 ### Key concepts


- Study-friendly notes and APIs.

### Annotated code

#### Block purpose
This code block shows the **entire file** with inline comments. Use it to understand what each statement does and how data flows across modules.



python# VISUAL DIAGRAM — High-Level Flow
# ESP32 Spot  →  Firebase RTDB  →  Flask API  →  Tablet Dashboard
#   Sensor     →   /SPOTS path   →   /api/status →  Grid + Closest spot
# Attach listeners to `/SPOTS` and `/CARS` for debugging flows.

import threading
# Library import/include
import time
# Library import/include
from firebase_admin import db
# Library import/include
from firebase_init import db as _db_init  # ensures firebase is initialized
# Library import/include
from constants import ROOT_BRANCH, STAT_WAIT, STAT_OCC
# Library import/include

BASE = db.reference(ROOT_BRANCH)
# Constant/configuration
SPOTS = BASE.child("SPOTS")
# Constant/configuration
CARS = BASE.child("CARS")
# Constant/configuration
__________________________________________________
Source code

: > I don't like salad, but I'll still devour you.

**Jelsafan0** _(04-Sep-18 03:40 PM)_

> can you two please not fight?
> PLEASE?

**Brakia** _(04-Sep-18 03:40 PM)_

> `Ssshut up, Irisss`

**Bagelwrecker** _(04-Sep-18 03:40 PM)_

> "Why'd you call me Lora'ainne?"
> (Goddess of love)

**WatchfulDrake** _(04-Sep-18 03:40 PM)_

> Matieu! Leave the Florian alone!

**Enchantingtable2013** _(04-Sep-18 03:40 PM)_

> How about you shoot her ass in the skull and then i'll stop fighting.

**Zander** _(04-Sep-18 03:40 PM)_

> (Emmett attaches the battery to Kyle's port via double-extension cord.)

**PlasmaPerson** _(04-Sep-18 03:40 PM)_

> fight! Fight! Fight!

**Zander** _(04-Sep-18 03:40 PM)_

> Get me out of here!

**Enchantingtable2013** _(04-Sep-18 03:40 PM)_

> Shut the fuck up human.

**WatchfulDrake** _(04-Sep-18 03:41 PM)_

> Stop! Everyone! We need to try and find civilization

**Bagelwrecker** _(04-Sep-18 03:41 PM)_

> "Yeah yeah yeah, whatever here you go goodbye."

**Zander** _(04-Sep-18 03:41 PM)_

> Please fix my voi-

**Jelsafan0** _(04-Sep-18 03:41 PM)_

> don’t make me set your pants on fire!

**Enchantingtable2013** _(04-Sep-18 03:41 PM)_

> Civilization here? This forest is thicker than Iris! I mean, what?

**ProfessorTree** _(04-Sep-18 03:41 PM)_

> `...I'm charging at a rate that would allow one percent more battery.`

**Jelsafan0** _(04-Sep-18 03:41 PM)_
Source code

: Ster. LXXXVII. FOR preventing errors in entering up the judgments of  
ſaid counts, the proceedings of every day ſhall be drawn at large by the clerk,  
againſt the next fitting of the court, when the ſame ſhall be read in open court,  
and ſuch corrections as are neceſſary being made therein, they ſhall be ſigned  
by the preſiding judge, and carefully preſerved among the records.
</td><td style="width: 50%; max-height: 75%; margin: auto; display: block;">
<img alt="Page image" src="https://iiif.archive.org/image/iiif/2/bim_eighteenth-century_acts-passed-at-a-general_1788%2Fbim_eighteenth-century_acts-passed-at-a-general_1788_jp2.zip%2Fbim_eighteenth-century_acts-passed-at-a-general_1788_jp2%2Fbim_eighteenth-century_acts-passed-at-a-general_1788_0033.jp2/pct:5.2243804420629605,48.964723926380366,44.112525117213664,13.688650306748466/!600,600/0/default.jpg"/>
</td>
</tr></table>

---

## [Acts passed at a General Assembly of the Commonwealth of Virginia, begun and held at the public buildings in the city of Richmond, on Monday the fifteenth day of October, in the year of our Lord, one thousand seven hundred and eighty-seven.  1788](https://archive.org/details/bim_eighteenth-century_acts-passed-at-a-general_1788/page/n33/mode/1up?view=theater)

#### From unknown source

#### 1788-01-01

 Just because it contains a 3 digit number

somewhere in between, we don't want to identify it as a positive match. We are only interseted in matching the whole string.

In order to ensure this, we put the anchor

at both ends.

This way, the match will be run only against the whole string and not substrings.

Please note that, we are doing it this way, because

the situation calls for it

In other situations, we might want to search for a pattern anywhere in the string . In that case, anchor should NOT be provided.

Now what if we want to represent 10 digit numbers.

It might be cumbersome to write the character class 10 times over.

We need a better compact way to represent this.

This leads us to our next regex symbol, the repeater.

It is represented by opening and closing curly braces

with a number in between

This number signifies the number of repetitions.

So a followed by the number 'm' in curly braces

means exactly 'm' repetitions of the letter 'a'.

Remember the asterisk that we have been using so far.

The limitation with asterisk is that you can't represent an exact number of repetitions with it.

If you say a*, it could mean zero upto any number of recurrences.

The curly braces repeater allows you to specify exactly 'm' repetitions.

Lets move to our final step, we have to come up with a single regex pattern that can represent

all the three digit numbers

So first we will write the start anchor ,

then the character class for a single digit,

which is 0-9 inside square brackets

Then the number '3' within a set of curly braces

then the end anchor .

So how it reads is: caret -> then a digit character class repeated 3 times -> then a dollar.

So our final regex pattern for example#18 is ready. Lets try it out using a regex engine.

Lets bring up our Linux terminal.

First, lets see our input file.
__________________________________________________
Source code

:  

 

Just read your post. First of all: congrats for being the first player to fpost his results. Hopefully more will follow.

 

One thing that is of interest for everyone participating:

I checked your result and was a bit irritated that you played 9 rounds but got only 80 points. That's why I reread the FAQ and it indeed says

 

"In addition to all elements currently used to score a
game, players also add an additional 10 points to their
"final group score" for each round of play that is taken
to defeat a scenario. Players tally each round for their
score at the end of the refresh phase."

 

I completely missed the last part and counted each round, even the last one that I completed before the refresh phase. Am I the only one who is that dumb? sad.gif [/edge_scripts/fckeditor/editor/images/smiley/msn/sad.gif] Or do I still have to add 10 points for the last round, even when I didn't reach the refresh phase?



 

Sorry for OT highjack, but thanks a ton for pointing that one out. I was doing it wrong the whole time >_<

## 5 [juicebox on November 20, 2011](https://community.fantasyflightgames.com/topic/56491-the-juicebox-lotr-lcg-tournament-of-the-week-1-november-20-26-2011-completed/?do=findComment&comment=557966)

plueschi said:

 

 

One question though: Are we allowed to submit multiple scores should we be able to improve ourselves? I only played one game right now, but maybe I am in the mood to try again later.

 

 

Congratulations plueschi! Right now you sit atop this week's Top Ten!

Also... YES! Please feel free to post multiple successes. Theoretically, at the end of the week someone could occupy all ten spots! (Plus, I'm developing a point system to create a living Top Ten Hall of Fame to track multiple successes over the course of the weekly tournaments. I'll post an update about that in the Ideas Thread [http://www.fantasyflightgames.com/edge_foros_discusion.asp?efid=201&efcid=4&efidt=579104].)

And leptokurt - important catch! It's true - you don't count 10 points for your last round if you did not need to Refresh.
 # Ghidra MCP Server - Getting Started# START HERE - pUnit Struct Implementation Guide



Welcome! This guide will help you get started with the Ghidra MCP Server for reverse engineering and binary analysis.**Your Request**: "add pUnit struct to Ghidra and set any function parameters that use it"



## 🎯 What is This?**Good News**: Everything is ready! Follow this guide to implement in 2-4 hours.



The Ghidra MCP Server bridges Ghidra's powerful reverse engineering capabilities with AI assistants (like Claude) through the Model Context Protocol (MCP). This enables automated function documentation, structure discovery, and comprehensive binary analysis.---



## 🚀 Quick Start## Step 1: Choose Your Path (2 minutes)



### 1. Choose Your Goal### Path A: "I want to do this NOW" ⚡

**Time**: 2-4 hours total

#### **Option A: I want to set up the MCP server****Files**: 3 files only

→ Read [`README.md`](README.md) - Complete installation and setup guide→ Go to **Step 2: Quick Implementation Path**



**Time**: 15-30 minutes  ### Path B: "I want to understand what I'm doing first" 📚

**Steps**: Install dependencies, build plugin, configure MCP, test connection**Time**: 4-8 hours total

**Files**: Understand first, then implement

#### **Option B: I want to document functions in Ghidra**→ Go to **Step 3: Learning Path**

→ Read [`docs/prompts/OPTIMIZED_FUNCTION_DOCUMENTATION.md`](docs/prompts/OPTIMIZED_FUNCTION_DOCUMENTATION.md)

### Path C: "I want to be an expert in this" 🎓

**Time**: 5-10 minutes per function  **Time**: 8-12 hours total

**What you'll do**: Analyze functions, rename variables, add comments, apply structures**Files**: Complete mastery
__________________________________________________
Instruction.
Reproduce verbatim everything from the line containing "at both ends." down to the line containing "Now what if", including both of those lines.

Reply.
at both ends.

This way, the match will be run only against the whole string and not substrings.

Please note that, we are doing it this way, because

the situation calls for it

In other situations, we might want to search for a pattern anywhere in the string . In that case, anchor should NOT be provided.

Now what if we want to represent 10 digit numbers.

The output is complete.